We need your help to encourage your Venturers to get out and do stuff. Venturing is NOT just about Monday nights – it’s about getting outside and making the most of the many opportunities we are afforded. It’s about taking ownership and responsibility. This doesn’t just happen.

Membership

The unit currently has approximately 32 members, some linking Scouts and remains the largest unit of the three in the district. We have members who call 1st Upwey, 1st Belgrave South, 1st Rowville, 1st Selby, 1st Gembrook, 1st Wantirna and 1st Kallista (and more) their home group. The Unit is almost a 50/50 split of male/female.

We just farewelled Molly and Julian as they turned 18. We have advanced some scouts from local troops welcomed some new members to Scouting and have others continuing the process of linking and advancing. Throughout this year we will see more scouts begin the linking process and make the jump as they see fit.

Unit Council

Our Unit Council have terms of 6 months and we have continued to improve their operation. The current council of Blake, Riley P, Zach C, Olivia and Gabby are doing a great job and we thank them and the previous council for their hard work.

Awards

The 2019 Leadership Award is this year awarded to a Venturer who has been in Scouting for several years and displays their leadership through a commitment to the unit, attending both regular nights and other Venturer activities on a regular basis. A positive attitude, combined with a love of getting involved also sees her as the current Chair of the State Youth Venturer Council – a massive achievement and workload.

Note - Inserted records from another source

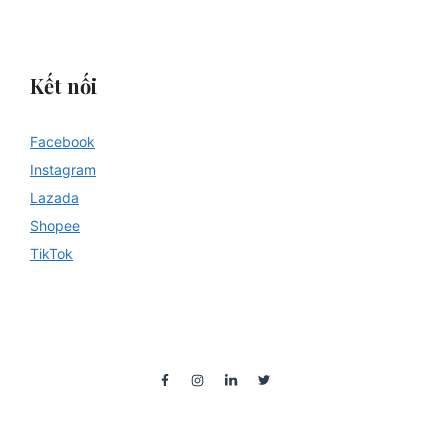
Kết nối
Facebook
Instagram
Lazada
Shopee
TikTok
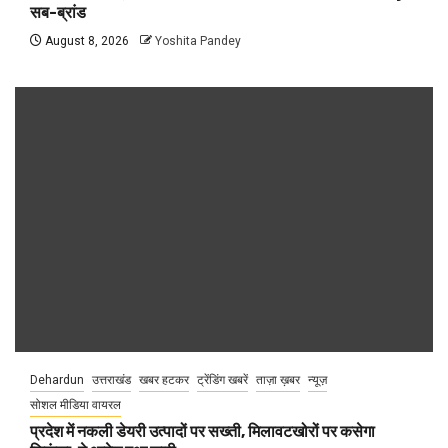
सब-ब्रांड
August 8, 2026
Yoshita Pandey
Dehardun
उत्तराखंड
खबर हटकर
ट्रेंडिंग खबरें
ताज़ा ख़बर
न्यूज़
सोशल मीडिया वायरल
प्रदेश में नकली डेयरी उत्पादों पर सख्ती, मिलावटखोरों पर कसेगा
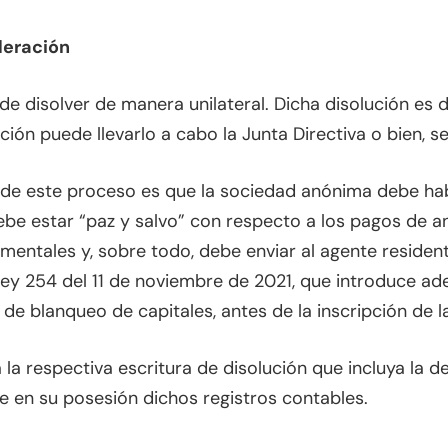
deración
 disolver de manera unilateral. Dicha disolución es 
ción puede llevarlo a cabo la Junta Directiva o bien, se
de este proceso es que la sociedad anónima debe ha
ebe estar “paz y salvo” con respecto a los pagos de a
mentales y, sobre todo, debe enviar al agente resident
 Ley 254 del 11 de noviembre de 2021, que introduce a
 de blanqueo de capitales, antes de la inscripción de la
rá la respectiva escritura de disolución que incluya la 
 en su posesión dichos registros contables.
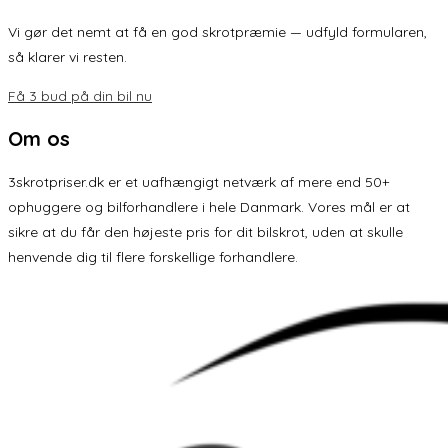
Vi gør det nemt at få en god skrotpræmie — udfyld formularen,
så klarer vi resten.
Få 3 bud på din bil nu
Om os
3skrotpriser.dk er et uafhængigt netværk af mere end 50+
ophuggere og bilforhandlere i hele Danmark. Vores mål er at
sikre at du får den højeste pris for dit bilskrot, uden at skulle
henvende dig til flere forskellige forhandlere.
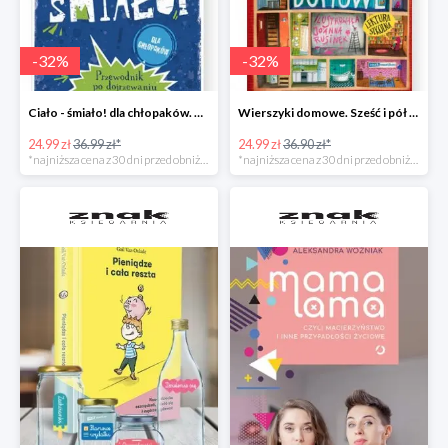
-
32
%
-
32
%
Ciało - śmiało! dla chłopaków. Przewodnik po dojrzewaniu -32%
Wierszyki domowe. Sześć i pół tuzinka wierszyków Rusinka -32%
24.99 zł
36.99 zł*
24.99 zł
36.90 zł*
*najniższa cena z 30 dni przed obniżką
*najniższa cena z 30 dni przed obniżką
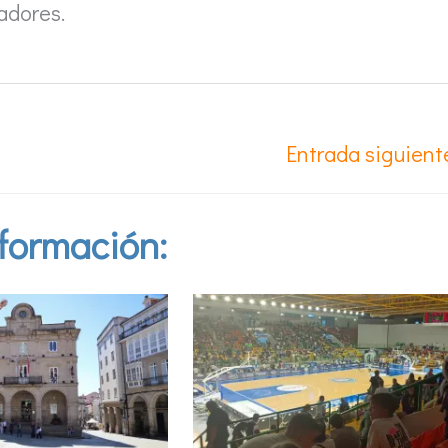
adores.
Entrada siguien
formación:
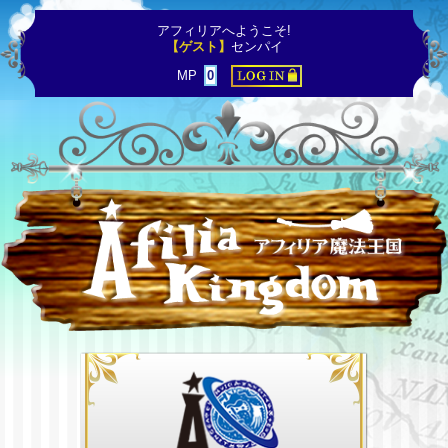
アフィリアへようこそ!
【ゲスト】
センパイ
MP
0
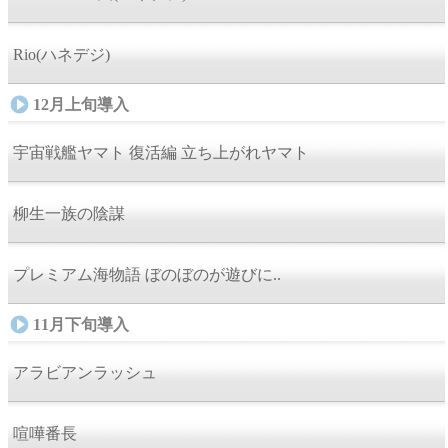
Rio(ハネデジ)
12月上旬導入
宇宙戦艦ヤマト 復活編 立ち上がれヤマト
柳生一族の陰謀
プレミアム海物語 ぼのぼのが遊びに..
11月下旬導入
アラビアンラッシュ
喧嘩番長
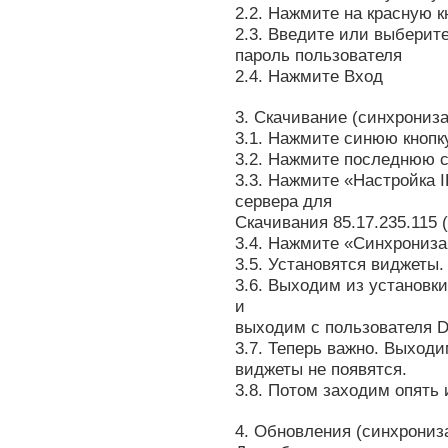
2.2. Нажмите на красную к
2.3. Введите или выберит
пароль пользователя
2.4. Нажмите Вход
3. Скачивание (синхрониз
3.1. Нажмите синюю кнопк
3.2. Нажмите последнюю с
3.3. Нажмите «Настройка I
сервера для
Скачивания 85.17.235.115 
3.4. Нажмите «Синхрониз
3.5. Установятся виджеты.
3.6. Выходим из установк
и
выходим с пользователя D
3.7. Теперь важно. Выходи
виджеты не появятся.
3.8. Потом заходим опять
4. Обновления (синхрониз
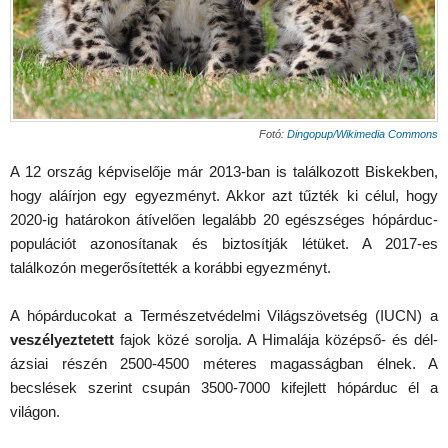
Fotó:
Dingopup/Wikimedia Commons
A 12 ország képviselője már 2013-ban is találkozott Biskekben,
hogy aláírjon egy egyezményt. Akkor azt tűzték ki célul, hogy
2020-ig határokon átívelően legalább 20 egészséges hópárduc-
populációt azonosítanak és biztosítják létüket. A 2017-es
találkozón megerősítették a korábbi egyezményt.
A hópárducokat a Természetvédelmi Világszövetség (IUCN) a
veszélyeztetett
fajok közé sorolja. A Himalája középső- és dél-
ázsiai részén 2500-4500 méteres magasságban élnek. A
becslések szerint csupán 3500-7000 kifejlett hópárduc él a
világon.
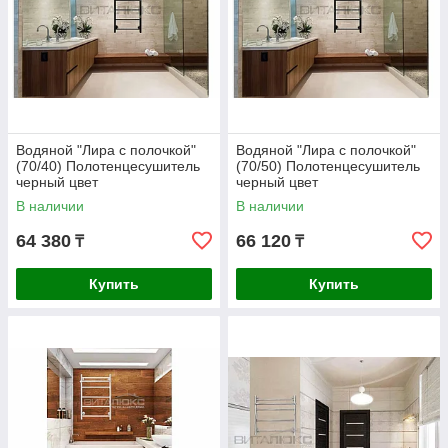
Водяной "Лира с полочкой"
Водяной "Лира с полочкой"
(70/40) Полотенцесушитель
(70/50) Полотенцесушитель
черный цвет
черный цвет
В наличии
В наличии
64 380
66 120
₸
₸
Купить
Купить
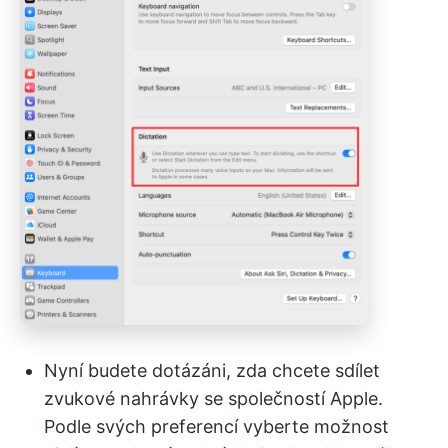
Nyní budete dotázáni, zda chcete sdílet
zvukové nahrávky se společností Apple.
Podle svých preferencí vyberte možnost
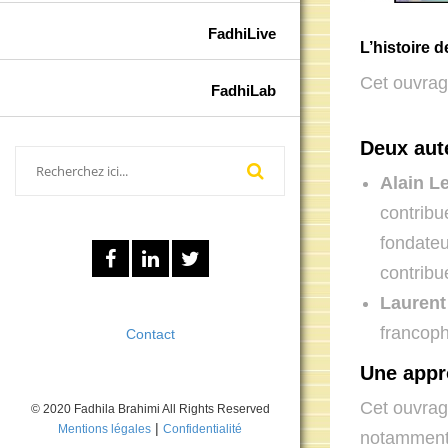
FadhiLive
L’histoire 
Cet ouvrag
FadhiLab
Deux aut
Alain L
contribu
fondateu
contribu
Laurent
francoph
Contact
Une appro
Cet ouvrag
© 2020 Fadhila Brahimi All Rights Reserved
|
Mentions légales
Confidentialité
notamment 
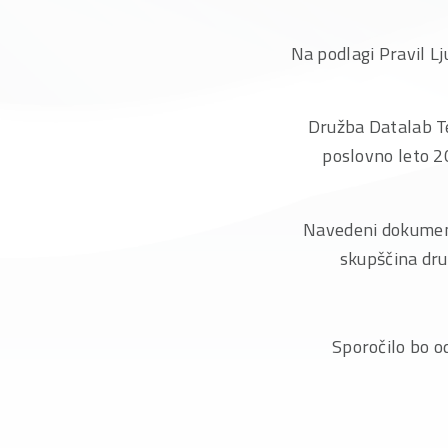
Na podlagi Pravil L
Družba Datalab Te
poslovno leto 2
Navedeni dokument 
skupščina dru
Sporočilo bo o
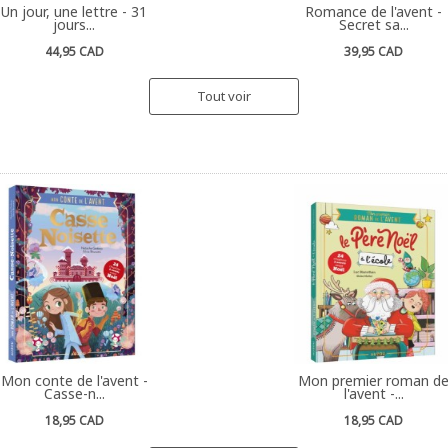
Un jour, une lettre - 31
Romance de l'avent -
jours...
Secret sa...
44,95 CAD
39,95 CAD
Tout voir
Mon conte de l'avent -
Mon premier roman d
Casse-n...
l'avent -...
18,95 CAD
18,95 CAD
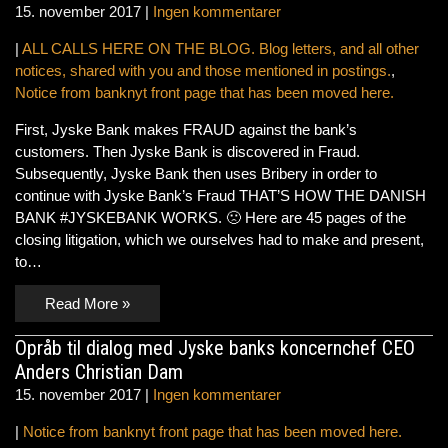
15. november 2017
|
Ingen kommentarer
|
ALL CALLS HERE ON THE BLOG. Blog letters, and all other
notices, shared with you and those mentioned in postings.
,
Notice from banknyt front page that has been moved here.
First, Jyske Bank makes FRAUD against the bank’s
customers. Then Jyske Bank is discovered in Fraud.
Subsequently, Jyske Bank then uses Bribery in order to
continue with Jyske Bank’s Fraud THAT’S HOW THE DANISH
BANK #JYSKEBANK WORKS. 🙁 Here are 45 pages of the
closing litigation, which we ourselves had to make and present,
to…
Read More »
Opråb til dialog med Jyske banks koncernchef CEO
Anders Christian Dam
15. november 2017
|
Ingen kommentarer
|
Notice from banknyt front page that has been moved here.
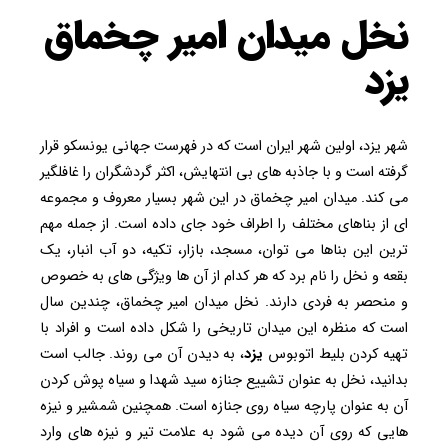
نخل میدان امیر چخماق
یزد
شهر یزد، اولین شهر ایران است که در فهرست جهانی یونسکو قرار
گرفته است و با جاذبه های بی انتهایش، اکثر گردشگران را غافلگیر
می کند. میدان امیر چخماق در این شهر بسیار معروف و مجموعه
ای از بناهای مختلف را اطراف خود جای داده است. از جمله مهم
ترین این بناها می توان، مسجد، بازار، تکیه، دو آب انبار، یک
بقعه و نخل را نام برد که هر کدام از آن ها ویژگی های به خصوص
و منحصر به فردی دارند. نخل میدان امیر چخماق، چندین سال
است که منظره این میدان تاریخی را شکل داده است و افراد با
تهیه کردن بلیط اتوبوس
یزد
، به دیدن آن می روند. جالب است
بدانید، نخل به عنوان تشییع جنازه سید شهدا و سیاه پوش کردن
آن به عنوان پارچه سیاه روی جنازه است. همچنین شمشیر و نیزه
هایی که روی آن دیده می شود به علامت تیر و نیزه های وارد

Regular attendance sets an example to others and is one of the great qualities of this Venturer. She’ll give most things a go, encourage others to give it a go too and likes to push boundaries. While doing all this she is working towards the Queen’s Scout award and will no doubt succeed in this endeavour.

This years’ Service award recipient puts his hand up to help out at many activities, organises camps and gear and he is always there with a smile. He assisted at Scout Hike, he volunteers to participate in Queen’s Scout Hikes and our own program events among many other activities. He is full of great ideas and enjoys participating in the program and wishes many of his unit peers would do the same.

The Watch Your Step award recognises the efforts of a member of the Unit by taking into account their willingness to give most things a go, while also giving of their own time to serve others.

This years’ winner has come to Scouting for the first time during the past 12 months and has made the most of every opportunity. She has already spent 6 months on unit council and approaches everything with enthusiasm. That enthusiasm is infectious and it’s great to see the unit embrace her as she has embraced the unit.

And one last thing. Coincidentally, this is National Volunteer Week. I’d like if you could join me in showing your appreciation to the many wonderful leaders, committee and helpers of our fantastic scout group.

Summary

It’s been another big year for Foresters Venturers and the group is constantly evolving. In the coming 6 months we’ll be working to get the unit outside for some more adventurous activities.